#### [WORK REQUIRED]
Set down the records again, keeping each line exactly as it is.

#### [RECORD SET]
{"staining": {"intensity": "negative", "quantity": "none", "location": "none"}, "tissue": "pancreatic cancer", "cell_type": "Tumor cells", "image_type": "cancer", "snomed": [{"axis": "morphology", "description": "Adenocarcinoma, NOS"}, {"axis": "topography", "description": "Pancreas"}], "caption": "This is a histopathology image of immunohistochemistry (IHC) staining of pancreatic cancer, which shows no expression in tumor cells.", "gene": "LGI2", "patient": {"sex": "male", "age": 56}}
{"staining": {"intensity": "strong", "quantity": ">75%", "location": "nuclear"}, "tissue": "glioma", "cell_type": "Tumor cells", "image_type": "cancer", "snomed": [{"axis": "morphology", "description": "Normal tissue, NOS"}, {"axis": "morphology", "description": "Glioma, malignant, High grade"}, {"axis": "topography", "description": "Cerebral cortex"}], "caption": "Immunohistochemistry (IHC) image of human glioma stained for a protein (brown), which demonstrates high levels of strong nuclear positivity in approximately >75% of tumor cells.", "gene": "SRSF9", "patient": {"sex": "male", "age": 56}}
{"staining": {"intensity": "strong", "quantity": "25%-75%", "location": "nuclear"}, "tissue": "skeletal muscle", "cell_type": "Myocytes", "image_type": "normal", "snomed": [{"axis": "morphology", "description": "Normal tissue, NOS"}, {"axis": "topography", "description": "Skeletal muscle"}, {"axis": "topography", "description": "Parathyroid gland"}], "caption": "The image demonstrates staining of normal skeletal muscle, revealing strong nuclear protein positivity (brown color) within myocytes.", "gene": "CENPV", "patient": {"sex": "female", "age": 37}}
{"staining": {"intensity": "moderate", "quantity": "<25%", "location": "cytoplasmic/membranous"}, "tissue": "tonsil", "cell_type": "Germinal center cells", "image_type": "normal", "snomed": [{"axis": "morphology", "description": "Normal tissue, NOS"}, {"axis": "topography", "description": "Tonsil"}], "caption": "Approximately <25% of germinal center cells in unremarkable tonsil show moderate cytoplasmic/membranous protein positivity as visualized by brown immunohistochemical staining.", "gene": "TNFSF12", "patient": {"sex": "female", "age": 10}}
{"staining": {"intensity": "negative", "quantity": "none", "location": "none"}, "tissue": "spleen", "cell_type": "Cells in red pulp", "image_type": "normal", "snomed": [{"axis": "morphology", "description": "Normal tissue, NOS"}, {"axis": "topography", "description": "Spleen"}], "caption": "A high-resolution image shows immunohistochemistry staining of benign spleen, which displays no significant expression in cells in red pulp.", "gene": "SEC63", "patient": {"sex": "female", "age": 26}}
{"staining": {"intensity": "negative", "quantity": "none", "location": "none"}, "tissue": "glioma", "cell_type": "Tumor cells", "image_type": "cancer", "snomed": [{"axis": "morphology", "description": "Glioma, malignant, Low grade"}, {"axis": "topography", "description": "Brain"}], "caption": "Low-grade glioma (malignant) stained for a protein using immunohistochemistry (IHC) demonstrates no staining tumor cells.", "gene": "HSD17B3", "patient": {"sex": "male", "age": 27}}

#### [ANSWER FOR THIS EXERCISE]
{"staining": {"intensity": "negative", "quantity": "none", "location": "none"}, "tissue": "pancreatic cancer", "cell_type": "Tumor cells", "image_type": "cancer", "snomed": [{"axis": "morphology", "description": "Adenocarcinoma, NOS"}, {"axis": "topography", "description": "Pancreas"}], "caption": "This is a histopathology image of immunohistochemistry (IHC) staining of pancreatic cancer, which shows no expression in tumor cells.", "gene": "LGI2", "patient": {"sex": "male", "age": 56}}
{"staining": {"intensity": "strong", "quantity": ">75%", "location": "nuclear"}, "tissue": "glioma", "cell_type": "Tumor cells", "image_type": "cancer", "snomed": [{"axis": "morphology", "description": "Normal tissue, NOS"}, {"axis": "morphology", "description": "Glioma, malignant, High grade"}, {"axis": "topography", "description": "Cerebral cortex"}], "caption": "Immunohistochemistry (IHC) image of human glioma stained for a protein (brown), which demonstrates high levels of strong nuclear positivity in approximately >75% of tumor cells.", "gene": "SRSF9", "patient": {"sex": "male", "age": 56}}
{"staining": {"intensity": "strong", "quantity": "25%-75%", "location": "nuclear"}, "tissue": "skeletal muscle", "cell_type": "Myocytes", "image_type": "normal", "snomed": [{"axis": "morphology", "description": "Normal tissue, NOS"}, {"axis": "topography", "description": "Skeletal muscle"}, {"axis": "topography", "description": "Parathyroid gland"}], "caption": "The image demonstrates staining of normal skeletal muscle, revealing strong nuclear protein positivity (brown color) within myocytes.", "gene": "CENPV", "patient": {"sex": "female", "age": 37}}
{"staining": {"intensity": "moderate", "quantity": "<25%", "location": "cytoplasmic/membranous"}, "tissue": "tonsil", "cell_type": "Germinal center cells", "image_type": "normal", "snomed": [{"axis": "morphology", "description": "Normal tissue, NOS"}, {"axis": "topography", "description": "Tonsil"}], "caption": "Approximately <25% of germinal center cells in unremarkable tonsil show moderate cytoplasmic/membranous protein positivity as visualized by brown immunohistochemical staining.", "gene": "TNFSF12", "patient": {"sex": "female", "age": 10}}
{"staining": {"intensity": "negative", "quantity": "none", "location": "none"}, "tissue": "spleen", "cell_type": "Cells in red pulp", "image_type": "normal", "snomed": [{"axis": "morphology", "description": "Normal tissue, NOS"}, {"axis": "topography", "description": "Spleen"}], "caption": "A high-resolution image shows immunohistochemistry staining of benign spleen, which displays no significant expression in cells in red pulp.", "gene": "SEC63", "patient": {"sex": "female", "age": 26}}
{"staining": {"intensity": "negative", "quantity": "none", "location": "none"}, "tissue": "glioma", "cell_type": "Tumor cells", "image_type": "cancer", "snomed": [{"axis": "morphology", "description": "Glioma, malignant, Low grade"}, {"axis": "topography", "description": "Brain"}], "caption": "Low-grade glioma (malignant) stained for a protein using immunohistochemistry (IHC) demonstrates no staining tumor cells.", "gene": "HSD17B3", "patient": {"sex": "male", "age": 27}}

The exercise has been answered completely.